The good, grey poet in Washington, D.C. in the mid-1860s, as photographed by Matthew Brady. |
One could make an argument that — in spite of the achievements of Wheatley, Longfellow, Dickinson and Poe, among others — American poetry truly begins with the 1855 publication of Walt Whitman's Leaves of Grass. In large part, that argument would rest on whether you define a national literature as merely having its origin in a given location, or whether it must reflect and embody the nature and spirit of its homeland. Whitman is a great cataloguer, a voracious explorer of the things that filled up the world around him, and one major part of that was the soundscape of a nascent America, something that had never occurred to his predecessors, who measured themselves against continental aesthetics.
While this goal fits beautifully within our understanding of the sonic and performative origins of poetry, and even more so the symbolic role song (in its myriad guises) plays within Whitman's poetics, we must understand that his attempts, while radical for their times, were still somewhat constrained by the ongoing evolution of American English. Lew Welch (who we'll read later this term) speaks briefly to this when he observes that:
Now, William Carlos Williams and Gertrude Stein and Hemingway and Scott Fitzgerald and Sherwood Anderson were working on [authentically rendering American speech] around 1908 on. The reason that they could start working with that at this time was that for the first time in history, the first time in the world, there was such a thing as American speech. Whitman had no language to write in. If you read Whitman with this in mind you’ll notice these incredibly clumsy frenchified funny words. It’s just amazing that the man wrote such great, you know, really world poetry, when he had no language to work in. He just had a hodgepodge. He’s working in the rubble of Europe and he’s sitting in the smokes of industrial America. Wow, how he ever put anything together out of that is a sign of his true greatness.

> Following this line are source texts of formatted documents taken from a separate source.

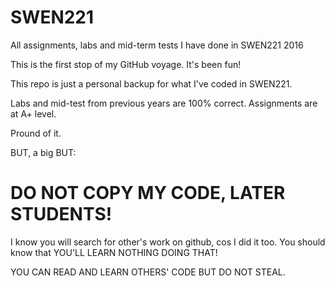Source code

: # SWEN221
All assignments, labs and mid-term tests I have done in SWEN221 2016

This is the first stop of my GitHub voyage. It's been fun!

This repo is just a personal backup for what I've coded in SWEN221.

Labs and mid-test from previous years are 100% correct. Assignments are at A+ level.

Pround of it.



BUT, a big BUT:

# DO NOT COPY MY CODE, LATER STUDENTS! 
I know you will search for other's work on github, cos I did it too.
You should know that YOU'LL LEARN NOTHING DOING THAT!

YOU CAN READ AND LEARN OTHERS' CODE BUT DO NOT STEAL.
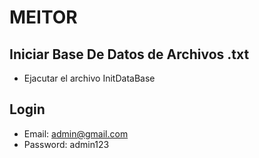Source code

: # MEITOR

## Iniciar Base De Datos de Archivos .txt
- Ejacutar el archivo InitDataBase 

## Login
- Email: admin@gmail.com 
- Password: admin123
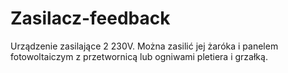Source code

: # Zasilacz-feedback
Urządzenie zasilające 2 230V. Można zasilić jej żaróka i panelem fotowoltaiczym z przetwornicą lub ogniwami pletiera i grzałką. 
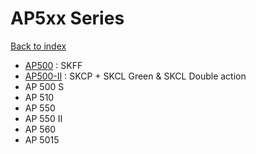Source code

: # AP5xx Series

[Back to index](../README.md)

- [AP500](AP500/README.md) : SKFF
- [AP500-II](AP500/README.md) : SKCP + SKCL Green & SKCL Double action
- AP 500 S
- AP 510
- AP 550
- AP 550 II
- AP 560
- AP 5015
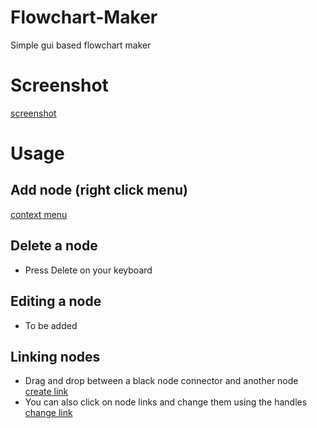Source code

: # Flowchart-Maker
Simple gui based flowchart maker

# Screenshot
[screenshot](https://github.com/michael-gif/Flowchart-Maker/blob/main/images/screenshot.png)

# Usage
## Add node (right click menu)
[context menu](https://github.com/michael-gif/Flowchart-Maker/blob/main/images/context_menu.png)

## Delete a node
- Press Delete on your keyboard

## Editing a node
- To be added

## Linking nodes
- Drag and drop between a black node connector and another node
[create link](https://github.com/michael-gif/Flowchart-Maker/blob/main/images/create_link.png)
- You can also click on node links and change them using the handles
[change link](https://github.com/michael-gif/Flowchart-Maker/blob/main/images/change_link.png)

In other words, poetry doesn't catch up to language (and vice-versa) until we get to the 20th century, but without the heroic efforts of Whitman, we might have waited a lot longer.
Our readings for Tuesday will focus primarily on Whitman's magnum opus, "Song of Myself," with three other poems added to the mix. While we'll address these poems in a general sense, you'll also want to keep an eye out for their aurality and orality: their internal music and the sounds they document.